Blood biomarker for Parkinson's disease and related synucleinopathies
The Plasma α-Synuclein protein assay quantifies circulating α-synuclein. α-Synuclein aggregation is the pathological hallmark of Parkinson's disease, dementia with Lewy bodies, and multiple system atrophy, collectively termed synucleinopathies. Quantitative plasma α-synuclein assays complement seed amplification assays (SAA), which detect misfolded α-synuclein with high sensitivity and specificity and are increasingly used to stratify patients for synuclein-targeted therapy trials.
α-Synuclein
4ml Whole Blood in EDTA
Transfer to 4°C for immediate storage and arrange shipment to Codex Genetics Laboratory (within 6 hours)
Available through Codex Genetics. Please contact us for collection requirements and referral guidance.

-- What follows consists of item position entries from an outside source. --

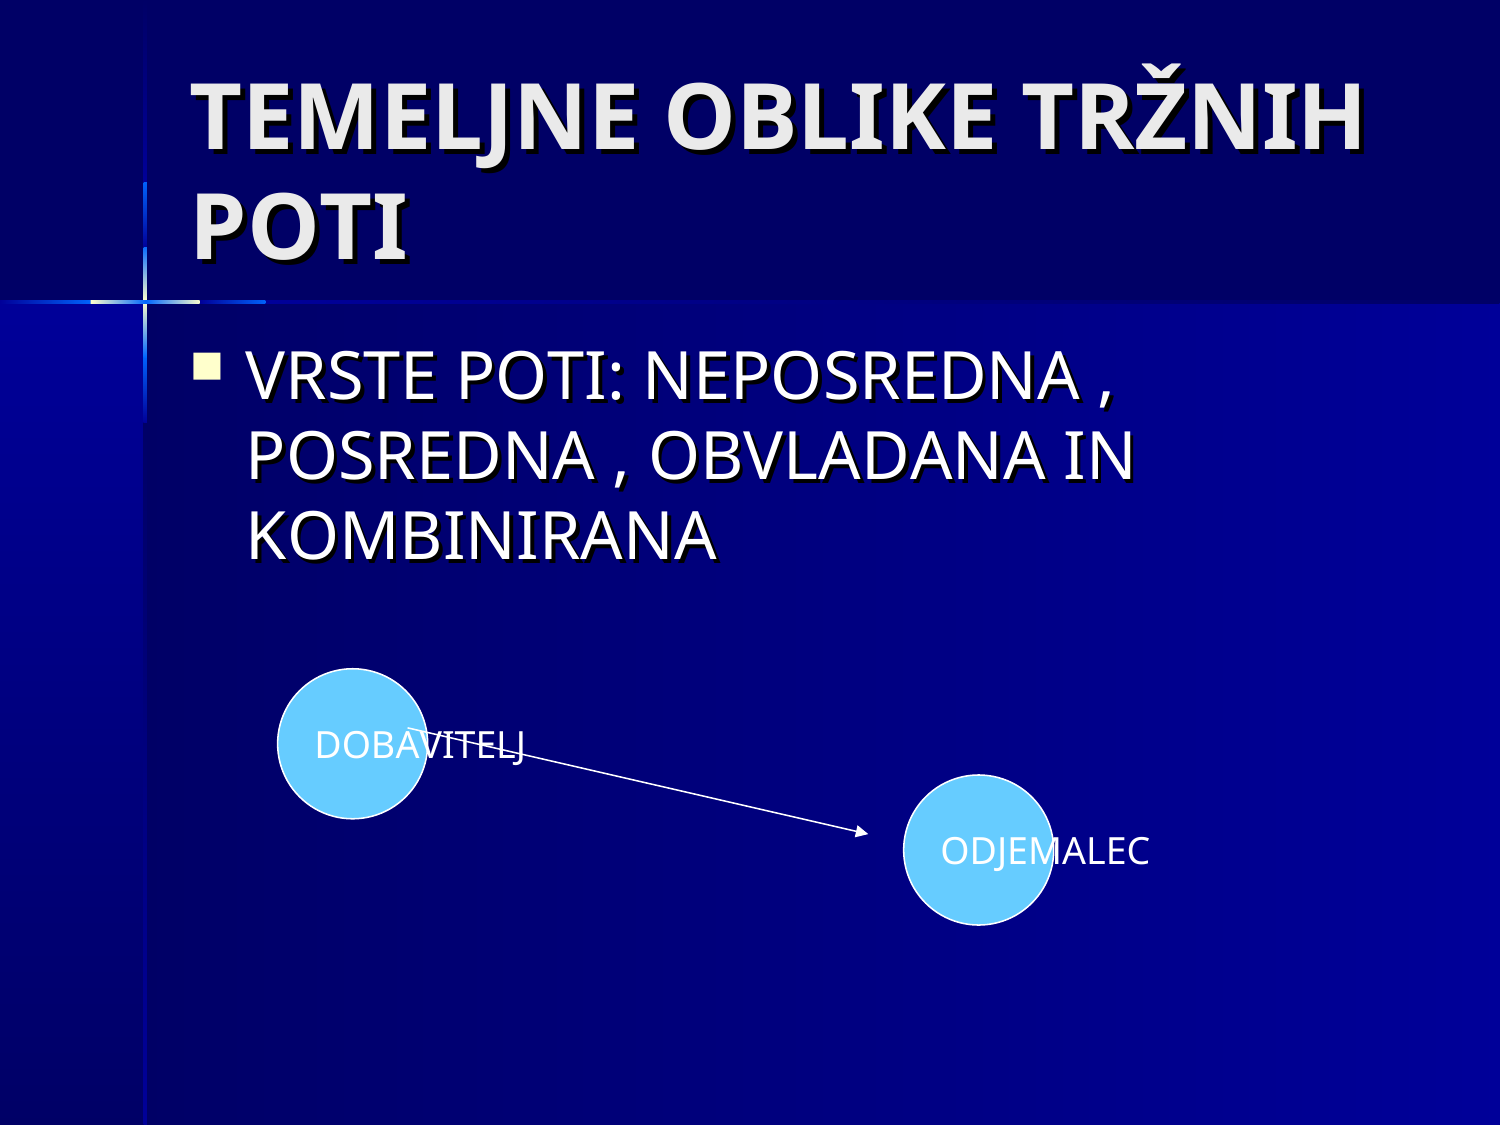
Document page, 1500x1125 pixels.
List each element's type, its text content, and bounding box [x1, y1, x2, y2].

text_box DOBAVITELJ [277, 668, 427, 819]
text_box ODJEMALEC [903, 774, 1054, 926]
list VRSTE POTI: NEPOSREDNA , POSREDNA , OBVLADANA IN KOMBINIRANA [174, 324, 1413, 1001]
title TEMELJNE OBLIKE TRŽNIH POTI [174, 49, 1413, 285]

Samples must be collected and submitted by a licensed healthcare professional.
A positive α-synuclein SAA result is strongly consistent with a synucleinopathy (Parkinson's disease, DLB, or MSA). A negative result argues strongly against synucleinopathy and should redirect diagnostic workup. Results must be interpreted alongside clinical features by a movement disorder specialist or neurologist.
α-Synuclein is a presynaptic protein whose misfolding and aggregation underlies Parkinson's disease, dementia with Lewy bodies, and multiple system atrophy. Quantitative plasma α-synuclein assays remain an active area of investigation because total plasma levels are influenced by red-cell lysis and are not consistently altered by disease. Seed amplification assays (SAA), performed most often on CSF and increasingly on skin and blood, detect disease-associated misfolded α-synuclein with reported sensitivity of approximately 86% and specificity of 92%, and have been endorsed by the FDA and international regulators as biomarkers for clinical trial enrolment in Parkinson's disease. Interpretation of quantitative plasma α-synuclein results must account for pre-analytical factors and limited standalone diagnostic performance, and is most useful alongside clinical phenotype, imaging, and SAA testing.